Les fermières canadiennes seront-elles les victimes collatérales de l’adoption précipitée du projet de loi C-4 ?
Le Canada est confronté à une crise sans précédent dans le cadre de la lutte contre la pandémie mondiale de COVID 19. Le 12 mars, le Premier ministre Trudeau et au moins deux autres députés ont dû s’isoler après avoir été exposés au virus. Le lendemain, le Parlement a décidé de ne pas poursuivre ses activités comme à l’accoutumée et a décidé de suspendre ses travaux jusqu’au 20 avril. Dans le même temps, la Chambre des communes et le Sénat ont considéré que le projet de loi C-4 – la législation visant à mettre en œuvre l’accord commercial entre le Canada, les États-Unis et le Mexique (ACEUM) – avait été adopté en troisième lecture avant même que le débat au Sénat n’ait commencé.

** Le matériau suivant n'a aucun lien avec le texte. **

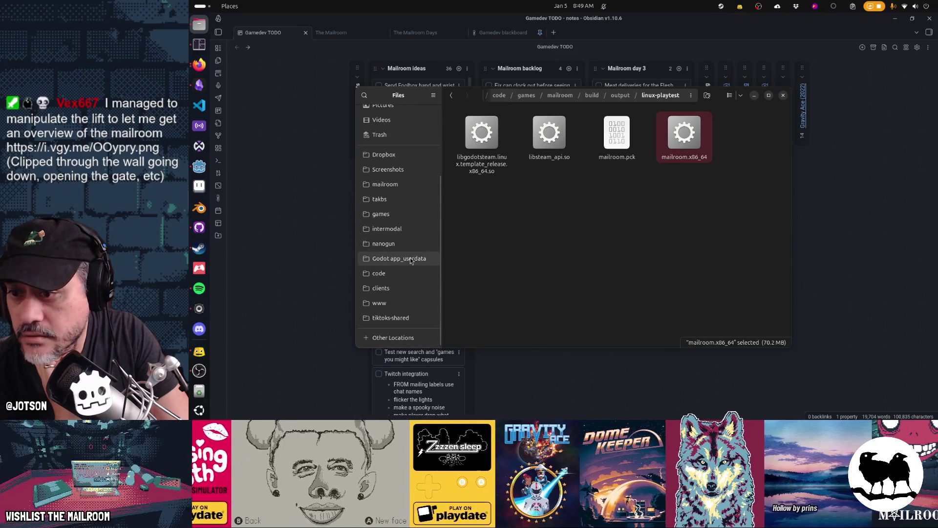
click(410, 257)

Le projet de loi C-4 comprend une série d’amendements de type omnibus à la Loi sur les grains du Canada (LGC ) qui concernent la Commission canadienne des grains (CCG). Ces amendements n’ont pas été négociés dans le cadre de l’ACEUM et n’ont rien à voir avec la mise en œuvre de l’accord commercial. Parce que toute l’attention était concentrée sur l’accord de l’ACEUM lui-même, ces amendements intégrés dans le projet de loi C-4 ont échappé à un examen approprié par la Chambre des communes.
Les négociateurs canadiens de l’ACEUM ont accepté de traiter le blé cultivé aux États-Unis de la même manière que le blé canadien et de ne pas indiquer son pays d’origine sur les documents d’inspection. Toutefois, le projet de loi C-4 oblige le Canada à traiter toutes les céréales cultivées aux États-Unis – et pas seulement le blé – comme s’il s’agissait de céréales cultivées au Canada. Il permet également l’adoption de règlements qui autoriseraient les inspecteurs à attribuer des grades canadiens à des céréales cultivées en dehors du Canada ou des États-Unis, et il affaiblit l’autorité de la CCG dans les domaines qui touchent au transport des céréales et au contrôle de la qualité, tout en renforçant le pouvoir des sociétés de silos sur les fermières.

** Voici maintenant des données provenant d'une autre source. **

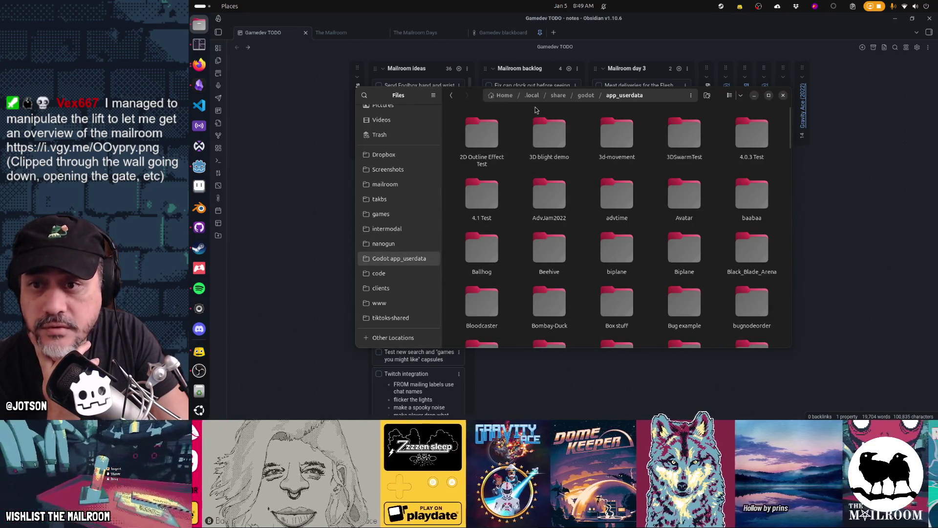
scroll(579, 206, down, 5)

La Nationale des Fermiers a fait part de ses préoccupations à un certain nombre de sénateurs et, le 11 mars, lors de l’examen préalable du projet de loi C-4 par la commission sénatoriale du commerce international, le sénateur Massicotte a demandé au négociateur en chef et au directeur général d’Agriculture et Agroalimentaire Canada si l’interprétation du projet de loi par l’UNF était correcte. La réponse a été que nous avions raison dans notre analyse des changements inutiles, y compris le passage du blé américain, convenu dans l’ACEUM, aux céréales américaines.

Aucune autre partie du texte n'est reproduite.